A Nantoka member, Flash of Flight, trying his early wings of leadership, gave birth to a new belief, that no mortal man could be a chieftain, that all chieftains had to be invested by the Godhead of the tribe, and that had to be done in a secret ceremony, thereby allowing a few false leaders imposing themselves as chieftains only to be restrained by the hand of the true God when such need was brought down on man and beast. Cruelty alone cannot and does not carry its own weight, or its longevity. Goodness crawls and creeps in any fracture or break in any wall, human or otherwise, seen or not seen, sworn to or unsworn. All of that is bound up in mortal man.

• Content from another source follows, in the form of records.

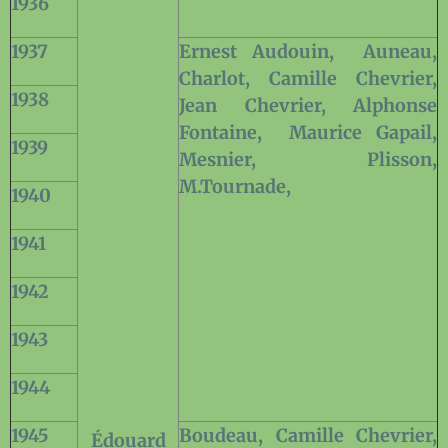
1936
1937
Ernest Audouin,
Auneau,
Charlot, Camille Chevrier,
1938
Jean Chevrier, Alphonse
Fontaine,
Maurice Gapail,
1939
Mesnier, Plisson,
M.Tournade,
1940
1941
1942
1943
1944
1945
Boudeau, Camille Chevrier,
Édouard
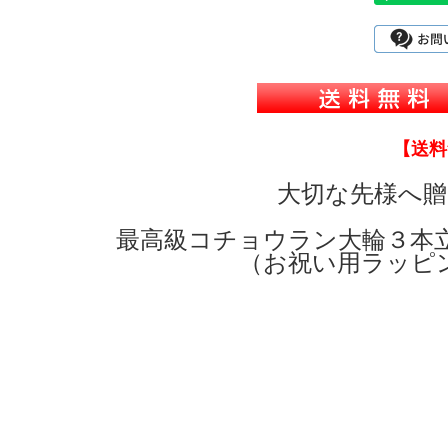
【送料無料でご
大切な先様へ贈
最高級コチョウラン大輪３本
（お祝い用ラッピ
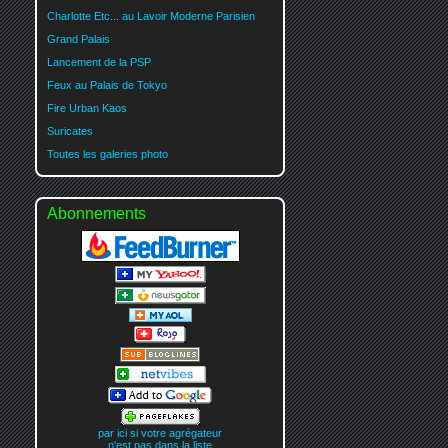
Charlotte Etc... au Lavoir Moderne Parisien
Grand Palais
Lancement de la PSP
Feux au Palais de Tokyo
Fire Urban Kaos
Suricates
Toutes les galeries photo
Abonnements
par ici si votre agrégateur
n'est pas dans la liste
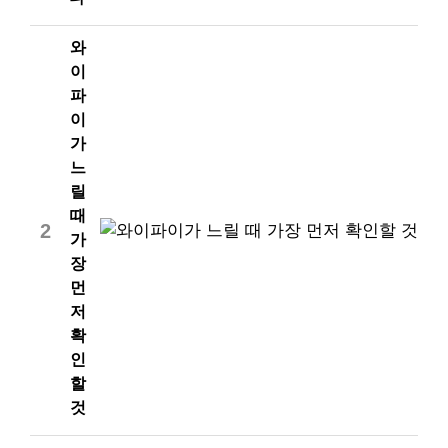
와
이
파
이
가
느
릴
때
2
가
장
먼
저
확
인
할
것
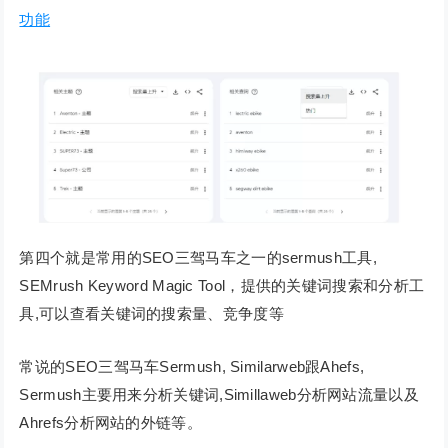
功能
第四个就是常用的SEO三驾马车之一的sermush工具,
SEMrush Keyword Magic Tool，提供的关键词搜索和分析工
具,可以查看关键词的搜索量、竞争度等
常说的SEO三驾马车Sermush, Similarweb跟Ahefs,
Sermush主要用来分析关键词,Simillaweb分析网站流量以及
Ahrefs分析网站的外链等。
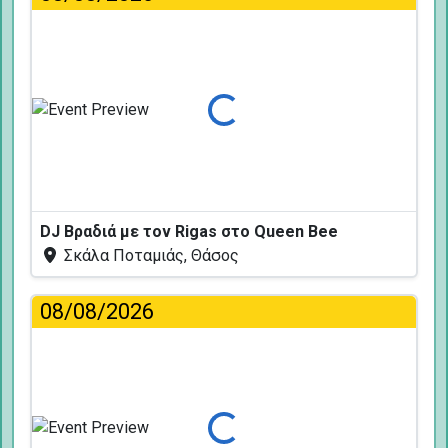
Φόρτωση...
DJ Βραδιά με τον Rigas στο Queen Bee
Σκάλα Ποταμιάς, Θάσος
08/08/2026
Φόρτωση...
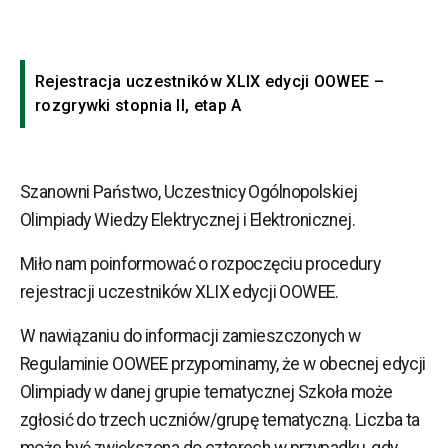
Rejestracja uczestników XLIX edycji OOWEE –
rozgrywki stopnia II, etap A
Szanowni Państwo, Uczestnicy Ogólnopolskiej
Olimpiady Wiedzy Elektrycznej i Elektronicznej.
Miło nam poinformować o rozpoczęciu procedury
rejestracji uczestników XLIX edycji OOWEE.
W nawiązaniu do informacji zamieszczonych w
Regulaminie OOWEE przypominamy, że w obecnej edycji
Olimpiady w danej grupie tematycznej Szkoła może
zgłosić do trzech uczniów/grupę tematyczną. Liczba ta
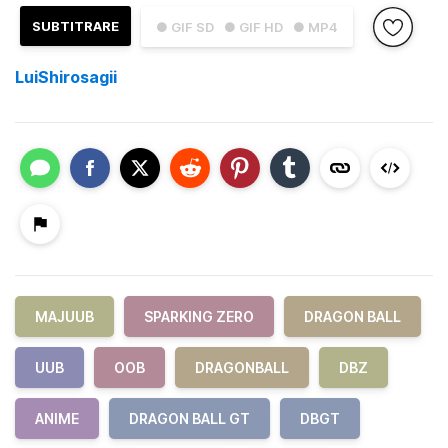
SUBTITRARE
● GIF SD
● GIF HD
● MP4
LuiShirosagii
MAJUUB
SPARKING ZERO
DRAGON BALL
UUB
OOB
DRAGONBALL
DBZ
ANIME
DRAGON BALL GT
DBGT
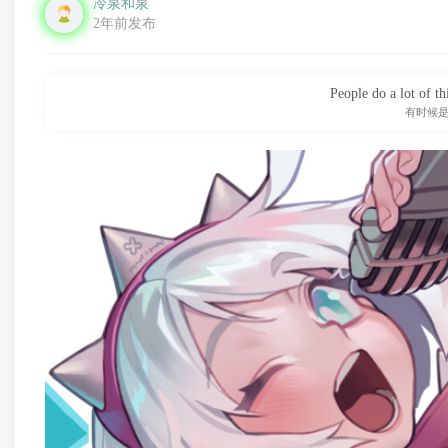
冷泉和泉
2年前发布
People do a lot of th
有时候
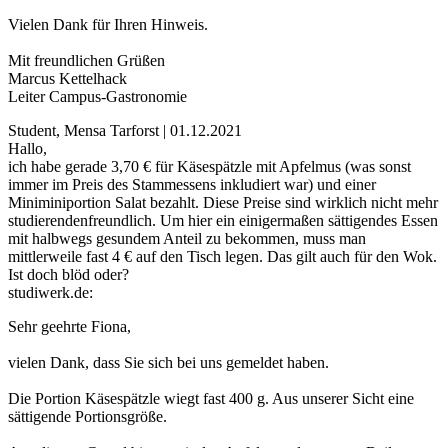
Vielen Dank für Ihren Hinweis.
Mit freundlichen Grüßen
Marcus Kettelhack
Leiter Campus-Gastronomie
Student, Mensa Tarforst | 01.12.2021
Hallo,
ich habe gerade 3,70 € für Käsespätzle mit Apfelmus (was sonst
immer im Preis des Stammessens inkludiert war) und einer
Miniminiportion Salat bezahlt. Diese Preise sind wirklich nicht mehr
studierendenfreundlich. Um hier ein einigermaßen sättigendes Essen
mit halbwegs gesundem Anteil zu bekommen, muss man
mittlerweile fast 4 € auf den Tisch legen. Das gilt auch für den Wok.
Ist doch blöd oder?
studiwerk.de:
Sehr geehrte Fiona,
vielen Dank, dass Sie sich bei uns gemeldet haben.
Die Portion Käsespätzle wiegt fast 400 g. Aus unserer Sicht eine
sättigende Portionsgröße.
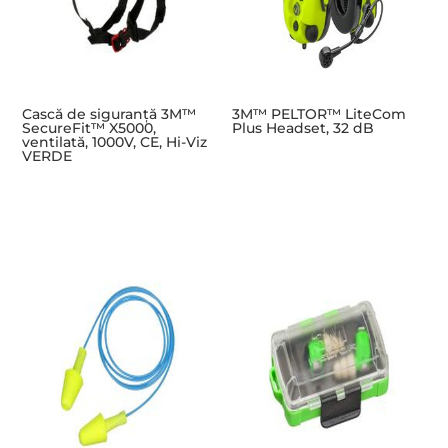
Cască de siguranță 3M™
3M™ PELTOR™ LiteCom
SecureFit™ X5000,
Plus Headset, 32 dB
ventilată, 1000V, CE, Hi-Viz
VERDE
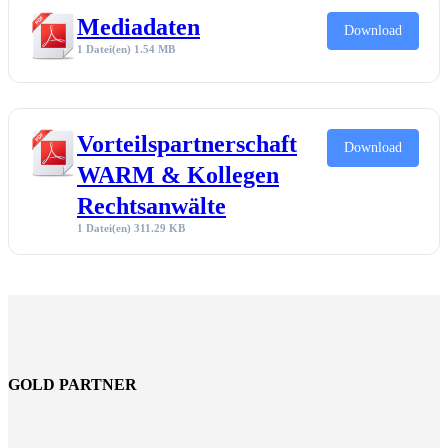
Mediadaten
Download
1 Datei(en)
1.54 MB
Vorteilspartnerschaft
Download
WARM & Kollegen
Rechtsanwälte
1 Datei(en)
311.29 KB
GOLD PARTNER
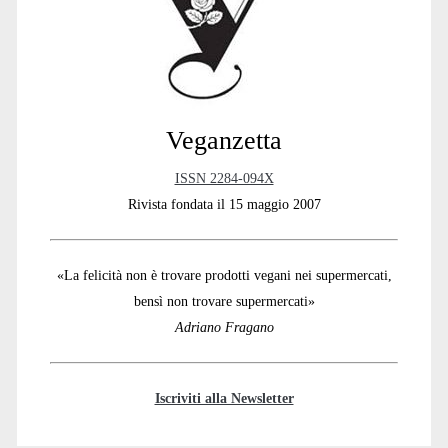
Veganzetta
ISSN 2284-094X
Rivista fondata il 15 maggio 2007
«La felicità non è trovare prodotti vegani nei supermercati,
bensì non trovare supermercati»
Adriano Fragano
Iscriviti alla Newsletter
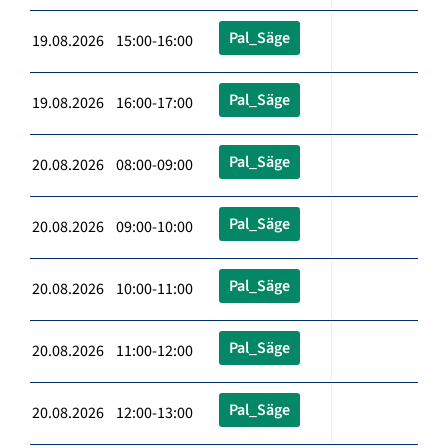
Pal_Säge
19.08.2026 15:00-16:00
Pal_Säge
19.08.2026 16:00-17:00
Pal_Säge
20.08.2026 08:00-09:00
Pal_Säge
20.08.2026 09:00-10:00
Pal_Säge
20.08.2026 10:00-11:00
Pal_Säge
20.08.2026 11:00-12:00
Pal_Säge
20.08.2026 12:00-13:00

And when Desman Daylor, long-range shooter with a most accurate eye and his great rifle, set out to punish or slay the poor lot of leapers-up, as he called them, from serious consideration, he did so with depth and design while firmly hidden in distant mountain entrenchments. His small-war tactics raised hell with a great many possible chieftains, medicine men, and soothsayers of odd degrees, cutting into the core or cadre of decent Indian men. Daylor did not pick sides, just targets, thereby not settling either corruption, thievery, or poor choice among men, the way he saw them, meaning it was by poor chance. He enjoyed the act of killing from a prestigious distance on the face of the earth, and the longer it was meant the more pleasure for him.

The white man (some say he was white) had a hand in Indian leadership, and it was a most deadly hand: he rarely missed a target, until Flash of Light set out with bow and arrows, and a small file of cohorts following him, to end the terrors of Daylor.

It took him two weeks to pin down the ever-elusive Daylor in the interior of a cave in the Great Shelf of Mountains in Colorado, where he was buried behind stones that an army would have a problem moving, but not a weapon used or fired.

Godhead’s rush, as one might put it forth in the Old West, came to its stop in Colorado, at the hand of Flash of Light and help of followers, just enough to get the job done, and God was on his own, as one might say in a most peculiar way, and Josiah Somersby nowhere in the mix of it, right from the start of things.